Stated problem:
Update the records by replacing every "colour" with "color" and leaving everything else unchanged.

::::::::

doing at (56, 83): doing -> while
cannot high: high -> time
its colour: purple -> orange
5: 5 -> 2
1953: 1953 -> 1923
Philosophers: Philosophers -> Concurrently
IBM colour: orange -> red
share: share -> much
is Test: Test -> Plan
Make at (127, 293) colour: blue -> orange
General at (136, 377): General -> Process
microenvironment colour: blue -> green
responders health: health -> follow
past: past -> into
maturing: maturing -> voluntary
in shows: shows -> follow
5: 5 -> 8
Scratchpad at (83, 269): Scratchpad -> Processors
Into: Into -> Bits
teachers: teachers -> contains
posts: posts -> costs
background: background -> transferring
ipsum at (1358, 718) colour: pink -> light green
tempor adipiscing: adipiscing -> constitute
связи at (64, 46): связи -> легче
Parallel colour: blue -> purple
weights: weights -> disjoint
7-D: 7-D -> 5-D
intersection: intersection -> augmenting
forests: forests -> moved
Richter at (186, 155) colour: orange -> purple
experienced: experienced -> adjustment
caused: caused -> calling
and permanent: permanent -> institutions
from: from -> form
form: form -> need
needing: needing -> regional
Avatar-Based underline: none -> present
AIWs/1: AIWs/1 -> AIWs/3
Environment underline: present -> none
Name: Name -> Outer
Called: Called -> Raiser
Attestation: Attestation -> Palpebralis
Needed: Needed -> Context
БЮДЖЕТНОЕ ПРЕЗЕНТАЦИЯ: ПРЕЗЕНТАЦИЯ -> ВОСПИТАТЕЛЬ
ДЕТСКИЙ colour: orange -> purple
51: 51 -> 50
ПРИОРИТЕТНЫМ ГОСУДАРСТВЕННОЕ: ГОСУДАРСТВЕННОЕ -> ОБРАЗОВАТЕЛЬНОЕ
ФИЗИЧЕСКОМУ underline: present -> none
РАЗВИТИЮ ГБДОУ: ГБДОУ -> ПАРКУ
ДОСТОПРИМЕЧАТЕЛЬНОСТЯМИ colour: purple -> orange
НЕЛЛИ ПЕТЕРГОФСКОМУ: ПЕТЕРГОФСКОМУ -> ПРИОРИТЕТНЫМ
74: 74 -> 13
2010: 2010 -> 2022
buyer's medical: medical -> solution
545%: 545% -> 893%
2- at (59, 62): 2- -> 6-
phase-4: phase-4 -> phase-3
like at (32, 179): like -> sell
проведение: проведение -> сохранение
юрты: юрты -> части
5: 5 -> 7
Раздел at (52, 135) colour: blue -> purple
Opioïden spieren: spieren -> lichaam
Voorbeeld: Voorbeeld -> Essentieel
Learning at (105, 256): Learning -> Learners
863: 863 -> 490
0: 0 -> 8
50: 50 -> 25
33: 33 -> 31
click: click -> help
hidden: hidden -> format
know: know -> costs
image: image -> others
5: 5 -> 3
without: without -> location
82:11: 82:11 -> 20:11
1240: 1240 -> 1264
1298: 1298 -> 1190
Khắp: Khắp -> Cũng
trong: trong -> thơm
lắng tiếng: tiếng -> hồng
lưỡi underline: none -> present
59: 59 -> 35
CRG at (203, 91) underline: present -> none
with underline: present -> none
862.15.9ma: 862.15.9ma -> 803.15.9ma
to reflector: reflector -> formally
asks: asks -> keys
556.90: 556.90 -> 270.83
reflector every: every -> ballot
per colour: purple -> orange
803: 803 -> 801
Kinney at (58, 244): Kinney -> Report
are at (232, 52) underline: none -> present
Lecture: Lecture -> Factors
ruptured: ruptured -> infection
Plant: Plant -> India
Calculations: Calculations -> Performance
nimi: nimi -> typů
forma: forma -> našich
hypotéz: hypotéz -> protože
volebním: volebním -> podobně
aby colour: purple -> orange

::::::::

Response for this exercise:
doing at (56, 83): doing -> while
cannot high: high -> time
its color: purple -> orange
5: 5 -> 2
1953: 1953 -> 1923
Philosophers: Philosophers -> Concurrently
IBM color: orange -> red
share: share -> much
is Test: Test -> Plan
Make at (127, 293) color: blue -> orange
General at (136, 377): General -> Process
microenvironment color: blue -> green
responders health: health -> follow
past: past -> into
maturing: maturing -> voluntary
in shows: shows -> follow
5: 5 -> 8
Scratchpad at (83, 269): Scratchpad -> Processors
Into: Into -> Bits
teachers: teachers -> contains
posts: posts -> costs
background: background -> transferring
ipsum at (1358, 718) color: pink -> light green
tempor adipiscing: adipiscing -> constitute
связи at (64, 46): связи -> легче
Parallel color: blue -> purple
weights: weights -> disjoint
7-D: 7-D -> 5-D
intersection: intersection -> augmenting
forests: forests -> moved
Richter at (186, 155) color: orange -> purple
experienced: experienced -> adjustment
caused: caused -> calling
and permanent: permanent -> institutions
from: from -> form
form: form -> need
needing: needing -> regional
Avatar-Based underline: none -> present
AIWs/1: AIWs/1 -> AIWs/3
Environment underline: present -> none
Name: Name -> Outer
Called: Called -> Raiser
Attestation: Attestation -> Palpebralis
Needed: Needed -> Context
БЮДЖЕТНОЕ ПРЕЗЕНТАЦИЯ: ПРЕЗЕНТАЦИЯ -> ВОСПИТАТЕЛЬ
ДЕТСКИЙ color: orange -> purple
51: 51 -> 50
ПРИОРИТЕТНЫМ ГОСУДАРСТВЕННОЕ: ГОСУДАРСТВЕННОЕ -> ОБРАЗОВАТЕЛЬНОЕ
ФИЗИЧЕСКОМУ underline: present -> none
РАЗВИТИЮ ГБДОУ: ГБДОУ -> ПАРКУ
ДОСТОПРИМЕЧАТЕЛЬНОСТЯМИ color: purple -> orange
НЕЛЛИ ПЕТЕРГОФСКОМУ: ПЕТЕРГОФСКОМУ -> ПРИОРИТЕТНЫМ
74: 74 -> 13
2010: 2010 -> 2022
buyer's medical: medical -> solution
545%: 545% -> 893%
2- at (59, 62): 2- -> 6-
phase-4: phase-4 -> phase-3
like at (32, 179): like -> sell
проведение: проведение -> сохранение
юрты: юрты -> части
5: 5 -> 7
Раздел at (52, 135) color: blue -> purple
Opioïden spieren: spieren -> lichaam
Voorbeeld: Voorbeeld -> Essentieel
Learning at (105, 256): Learning -> Learners
863: 863 -> 490
0: 0 -> 8
50: 50 -> 25
33: 33 -> 31
click: click -> help
hidden: hidden -> format
know: know -> costs
image: image -> others
5: 5 -> 3
without: without -> location
82:11: 82:11 -> 20:11
1240: 1240 -> 1264
1298: 1298 -> 1190
Khắp: Khắp -> Cũng
trong: trong -> thơm
lắng tiếng: tiếng -> hồng
lưỡi underline: none -> present
59: 59 -> 35
CRG at (203, 91) underline: present -> none
with underline: present -> none
862.15.9ma: 862.15.9ma -> 803.15.9ma
to reflector: reflector -> formally
asks: asks -> keys
556.90: 556.90 -> 270.83
reflector every: every -> ballot
per color: purple -> orange
803: 803 -> 801
Kinney at (58, 244): Kinney -> Report
are at (232, 52) underline: none -> present
Lecture: Lecture -> Factors
ruptured: ruptured -> infection
Plant: Plant -> India
Calculations: Calculations -> Performance
nimi: nimi -> typů
forma: forma -> našich
hypotéz: hypotéz -> protože
volebním: volebním -> podobně
aby color: purple -> orange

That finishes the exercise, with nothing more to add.